EXERCISE BRIEF: Could you repeat every line below exactly, skipping the images?

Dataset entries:
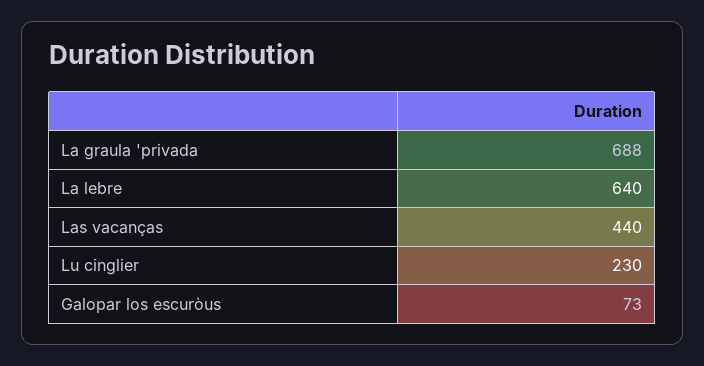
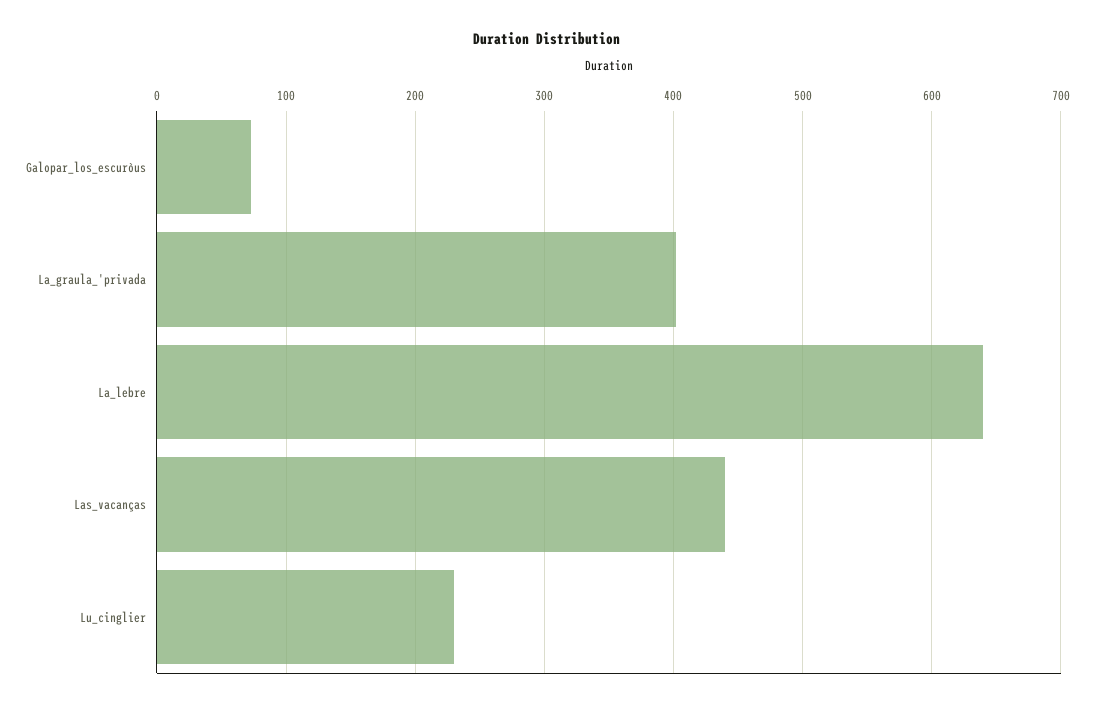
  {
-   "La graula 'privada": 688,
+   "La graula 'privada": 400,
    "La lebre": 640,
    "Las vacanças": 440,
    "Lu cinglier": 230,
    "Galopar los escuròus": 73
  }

RESPONSE TO THIS TASK:
  {
-   "La graula 'privada": 688,
+   "La graula 'privada": 400,
    "La lebre": 640,
    "Las vacanças": 440,
    "Lu cinglier": 230,
    "Galopar los escuròus": 73
  }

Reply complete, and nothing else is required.